5. One Half From the East – Nadia Hashimi (2016)
Nadia Hashimi’s first realistic fiction for young adults is about the bacha posh tradition of Afghanistan. In an unapologetically patriarchal society, the women in the family are usually destined for eternal incarceration within the house. Growing up in the big city of Kabul, 10-year-old Obayda was free to go to school, dance to Bollywood music and wear her favourite dresses. Forced to shift to the village after a bombing, with a now bitter father and a mother struggling to make ends meet with 4 daughters, they feel suffocated and judged for having no sons. Obayda’s mother then gives in to a relative’s advice of turning the young child into a bacha posh: a young girl dressed up as a boy, and accepted as such by society. The bacha posh have greater privileges than their sisters, for they can go to school, go to the market, play, run and so on. Obayda being forced to wear male attire and shear her hair were the only physical changes made to her. The rest of the transformations were sociological: renaming her as Obayd, and reorienting her entire behaviour to mirror that of a traditional man’s. The story follows her transformation to the day her mother decides to ‘change’ her back into a girl, and ends only after she comes to terms, in a way, with the second forced change.

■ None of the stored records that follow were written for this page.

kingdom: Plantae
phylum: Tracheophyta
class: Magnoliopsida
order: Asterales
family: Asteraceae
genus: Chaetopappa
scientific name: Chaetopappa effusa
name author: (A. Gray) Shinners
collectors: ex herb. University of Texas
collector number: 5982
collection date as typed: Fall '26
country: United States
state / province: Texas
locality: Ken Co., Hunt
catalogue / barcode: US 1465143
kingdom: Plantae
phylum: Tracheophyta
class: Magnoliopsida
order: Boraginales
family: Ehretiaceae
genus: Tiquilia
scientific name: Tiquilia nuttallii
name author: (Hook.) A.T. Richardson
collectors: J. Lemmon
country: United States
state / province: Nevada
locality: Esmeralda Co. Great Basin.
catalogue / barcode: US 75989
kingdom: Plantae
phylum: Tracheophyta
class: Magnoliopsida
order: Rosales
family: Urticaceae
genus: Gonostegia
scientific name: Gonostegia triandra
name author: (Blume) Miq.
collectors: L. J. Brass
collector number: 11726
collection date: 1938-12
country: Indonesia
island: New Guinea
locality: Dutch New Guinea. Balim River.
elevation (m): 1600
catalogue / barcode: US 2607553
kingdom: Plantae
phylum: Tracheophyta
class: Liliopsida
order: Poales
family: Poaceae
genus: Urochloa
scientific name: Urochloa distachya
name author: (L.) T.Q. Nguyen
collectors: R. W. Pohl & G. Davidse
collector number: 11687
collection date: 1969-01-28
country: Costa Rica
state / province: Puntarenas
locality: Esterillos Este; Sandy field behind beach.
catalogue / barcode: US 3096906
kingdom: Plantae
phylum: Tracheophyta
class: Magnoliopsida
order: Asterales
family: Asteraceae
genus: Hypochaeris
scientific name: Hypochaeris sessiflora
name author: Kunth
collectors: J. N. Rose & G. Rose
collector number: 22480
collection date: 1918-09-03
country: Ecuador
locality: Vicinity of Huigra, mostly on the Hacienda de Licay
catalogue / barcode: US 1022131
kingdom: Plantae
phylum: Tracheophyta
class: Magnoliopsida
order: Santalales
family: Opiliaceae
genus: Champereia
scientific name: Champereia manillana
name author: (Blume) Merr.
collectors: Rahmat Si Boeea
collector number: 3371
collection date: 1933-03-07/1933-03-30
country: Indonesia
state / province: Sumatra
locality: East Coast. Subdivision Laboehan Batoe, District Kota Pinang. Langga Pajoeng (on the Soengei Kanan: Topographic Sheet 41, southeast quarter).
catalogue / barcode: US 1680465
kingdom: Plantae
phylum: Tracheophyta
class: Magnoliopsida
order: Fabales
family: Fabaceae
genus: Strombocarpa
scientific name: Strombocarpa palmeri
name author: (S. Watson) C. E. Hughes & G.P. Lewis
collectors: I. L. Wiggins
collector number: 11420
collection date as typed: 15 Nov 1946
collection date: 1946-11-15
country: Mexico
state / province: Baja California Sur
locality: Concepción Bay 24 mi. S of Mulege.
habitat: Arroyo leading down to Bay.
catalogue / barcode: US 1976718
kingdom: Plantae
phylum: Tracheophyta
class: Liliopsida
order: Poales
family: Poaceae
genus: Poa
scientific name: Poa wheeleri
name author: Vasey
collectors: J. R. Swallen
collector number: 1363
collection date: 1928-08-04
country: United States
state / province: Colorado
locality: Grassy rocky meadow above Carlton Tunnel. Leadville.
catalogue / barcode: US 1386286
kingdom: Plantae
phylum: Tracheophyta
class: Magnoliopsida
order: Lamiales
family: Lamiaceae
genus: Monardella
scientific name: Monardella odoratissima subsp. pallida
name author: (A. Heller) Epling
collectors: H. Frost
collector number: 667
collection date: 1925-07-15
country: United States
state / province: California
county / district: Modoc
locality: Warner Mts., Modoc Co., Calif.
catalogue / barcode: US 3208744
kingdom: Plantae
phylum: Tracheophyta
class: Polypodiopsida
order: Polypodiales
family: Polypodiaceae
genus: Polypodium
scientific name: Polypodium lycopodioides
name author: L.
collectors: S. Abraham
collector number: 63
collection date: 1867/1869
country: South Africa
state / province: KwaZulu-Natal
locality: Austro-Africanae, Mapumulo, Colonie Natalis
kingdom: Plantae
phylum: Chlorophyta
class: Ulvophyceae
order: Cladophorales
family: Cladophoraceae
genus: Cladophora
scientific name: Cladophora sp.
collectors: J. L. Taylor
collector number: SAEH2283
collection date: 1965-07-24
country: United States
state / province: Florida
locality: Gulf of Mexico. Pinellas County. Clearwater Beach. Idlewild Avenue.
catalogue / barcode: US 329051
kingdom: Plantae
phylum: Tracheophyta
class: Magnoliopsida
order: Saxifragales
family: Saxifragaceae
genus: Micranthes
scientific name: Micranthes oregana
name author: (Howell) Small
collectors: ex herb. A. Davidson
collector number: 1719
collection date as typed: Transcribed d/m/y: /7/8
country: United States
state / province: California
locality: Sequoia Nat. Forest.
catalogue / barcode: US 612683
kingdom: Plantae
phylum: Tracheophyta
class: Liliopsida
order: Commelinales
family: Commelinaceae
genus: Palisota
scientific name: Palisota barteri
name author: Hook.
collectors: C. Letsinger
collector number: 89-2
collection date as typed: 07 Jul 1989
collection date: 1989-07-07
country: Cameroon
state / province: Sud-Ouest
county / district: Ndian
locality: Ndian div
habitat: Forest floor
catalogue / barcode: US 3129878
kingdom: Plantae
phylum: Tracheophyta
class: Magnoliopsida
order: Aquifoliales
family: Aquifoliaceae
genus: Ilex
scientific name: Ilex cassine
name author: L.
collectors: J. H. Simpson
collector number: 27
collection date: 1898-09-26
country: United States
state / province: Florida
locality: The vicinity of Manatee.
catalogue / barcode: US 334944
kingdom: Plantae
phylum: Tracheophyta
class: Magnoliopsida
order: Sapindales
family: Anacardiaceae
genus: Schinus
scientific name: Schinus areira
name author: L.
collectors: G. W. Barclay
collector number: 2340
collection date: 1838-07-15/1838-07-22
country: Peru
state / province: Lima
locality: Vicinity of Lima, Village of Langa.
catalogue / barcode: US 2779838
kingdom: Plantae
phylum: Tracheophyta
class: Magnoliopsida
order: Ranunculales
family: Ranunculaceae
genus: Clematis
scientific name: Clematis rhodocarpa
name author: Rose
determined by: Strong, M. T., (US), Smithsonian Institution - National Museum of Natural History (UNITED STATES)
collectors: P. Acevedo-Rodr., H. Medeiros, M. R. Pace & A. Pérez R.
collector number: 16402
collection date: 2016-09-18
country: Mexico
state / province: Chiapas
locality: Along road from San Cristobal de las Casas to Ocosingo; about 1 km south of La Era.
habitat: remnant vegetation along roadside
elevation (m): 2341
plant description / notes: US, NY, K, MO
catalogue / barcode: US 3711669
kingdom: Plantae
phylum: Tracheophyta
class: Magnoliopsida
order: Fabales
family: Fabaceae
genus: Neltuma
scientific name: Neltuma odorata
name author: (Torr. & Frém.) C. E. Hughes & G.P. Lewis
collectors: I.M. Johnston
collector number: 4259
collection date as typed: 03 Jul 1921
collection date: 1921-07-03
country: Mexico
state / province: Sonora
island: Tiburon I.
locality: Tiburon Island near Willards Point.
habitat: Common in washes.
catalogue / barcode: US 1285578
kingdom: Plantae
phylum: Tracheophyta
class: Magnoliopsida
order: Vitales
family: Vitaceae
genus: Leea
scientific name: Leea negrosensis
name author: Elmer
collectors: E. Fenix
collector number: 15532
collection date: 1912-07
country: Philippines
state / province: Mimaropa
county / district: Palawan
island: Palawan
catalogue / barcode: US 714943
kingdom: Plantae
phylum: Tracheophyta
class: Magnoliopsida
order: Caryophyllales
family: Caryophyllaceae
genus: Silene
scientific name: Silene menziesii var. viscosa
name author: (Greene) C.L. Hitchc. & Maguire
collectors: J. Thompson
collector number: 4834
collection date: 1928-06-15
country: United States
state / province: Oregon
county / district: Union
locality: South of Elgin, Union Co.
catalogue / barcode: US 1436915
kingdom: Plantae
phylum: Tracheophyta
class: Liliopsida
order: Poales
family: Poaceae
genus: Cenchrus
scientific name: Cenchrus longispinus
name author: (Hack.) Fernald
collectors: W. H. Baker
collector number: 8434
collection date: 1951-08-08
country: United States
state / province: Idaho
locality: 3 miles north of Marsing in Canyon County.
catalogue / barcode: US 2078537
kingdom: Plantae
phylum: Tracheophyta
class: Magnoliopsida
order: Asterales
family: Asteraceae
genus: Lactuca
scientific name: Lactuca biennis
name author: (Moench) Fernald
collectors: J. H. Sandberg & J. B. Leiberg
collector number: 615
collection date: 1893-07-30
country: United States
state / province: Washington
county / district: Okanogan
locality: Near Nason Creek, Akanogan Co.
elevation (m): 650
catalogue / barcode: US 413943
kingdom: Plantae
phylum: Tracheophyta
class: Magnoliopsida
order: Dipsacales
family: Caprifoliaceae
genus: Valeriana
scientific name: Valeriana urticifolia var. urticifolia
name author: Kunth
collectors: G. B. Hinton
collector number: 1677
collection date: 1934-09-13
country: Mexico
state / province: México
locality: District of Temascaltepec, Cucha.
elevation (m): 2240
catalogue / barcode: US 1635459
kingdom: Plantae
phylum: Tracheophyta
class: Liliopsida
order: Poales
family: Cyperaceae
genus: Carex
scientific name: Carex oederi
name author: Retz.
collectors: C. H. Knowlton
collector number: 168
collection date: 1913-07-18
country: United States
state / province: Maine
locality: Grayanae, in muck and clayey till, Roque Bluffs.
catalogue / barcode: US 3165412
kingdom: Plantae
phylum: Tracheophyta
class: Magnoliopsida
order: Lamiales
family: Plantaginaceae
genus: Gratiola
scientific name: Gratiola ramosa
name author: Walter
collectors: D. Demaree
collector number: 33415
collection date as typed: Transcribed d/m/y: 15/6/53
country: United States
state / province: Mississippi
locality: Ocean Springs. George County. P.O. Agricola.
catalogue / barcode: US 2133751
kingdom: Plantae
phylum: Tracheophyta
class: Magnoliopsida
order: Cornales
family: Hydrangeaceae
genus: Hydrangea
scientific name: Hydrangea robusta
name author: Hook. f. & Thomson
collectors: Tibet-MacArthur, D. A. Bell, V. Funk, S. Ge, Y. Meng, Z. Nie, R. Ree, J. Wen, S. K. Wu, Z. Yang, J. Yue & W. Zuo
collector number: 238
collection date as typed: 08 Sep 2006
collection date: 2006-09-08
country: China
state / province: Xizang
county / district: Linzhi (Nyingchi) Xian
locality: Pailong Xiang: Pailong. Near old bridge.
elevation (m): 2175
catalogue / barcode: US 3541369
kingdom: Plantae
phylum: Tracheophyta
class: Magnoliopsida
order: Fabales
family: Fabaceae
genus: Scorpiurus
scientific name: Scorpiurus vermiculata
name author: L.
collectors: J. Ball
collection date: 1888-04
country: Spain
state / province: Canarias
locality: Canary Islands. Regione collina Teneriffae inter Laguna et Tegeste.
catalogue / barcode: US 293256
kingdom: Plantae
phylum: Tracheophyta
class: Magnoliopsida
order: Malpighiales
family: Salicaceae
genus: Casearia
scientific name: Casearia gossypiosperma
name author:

The book is an amalgamation of themes such as gender identity-performativity-fluidity, personal choice, and women’s rights, underscoring everything with the heavy question of whether children are merely slaves to parental will. It’s meant to make young people aware about this still under-researched tradition, and help them realise that vulnerability due to age or gender and subsequent oppression are often universal, regardless of the geographic location.
6. Swimming in the Monsoon Sea – Shyam Selvadurai (2005)
Shyam Selvadurai’s coming-of-age novel about a 14 year old in Sri Lanka of the 1980s is special, as diaspora literature for children based on or around Sri Lanka is rare. Amrith is quite a regular teenager, worrying over the gaping hole of boredom that is the summer holidays. He is an orphan, being raised by the protective Auntie Bundle and Uncle Lucky, who also have two daughters of their own. Even though he is not quite over the deaths of his parents, he still manages to be excited about everyday schoolboy things like learning how to type, and practising for his school play. The arrival of his older, exciting cousin Niresh from Canada stirs up emotions in Amrith, setting off events which force both of them to confront their family’s past, the nature of their disturbing fathers, and in Amrith’s case, his sexuality.
The drama plays on themes like injustice, jealousy (much in the theme of Othello, the school play Amrith was practicing for), and discovering one’s ‘deviant’ sexuality in a time when there is no acceptance of it whatsoever. Young children struggling to come to terms with their sexuality, and those afraid to come out to a repressive family, might find this an encouraging read. It helps to gently plant the idea that belonging has to come from within, rather than from one’s geographical location, economic position, or even cultural identity.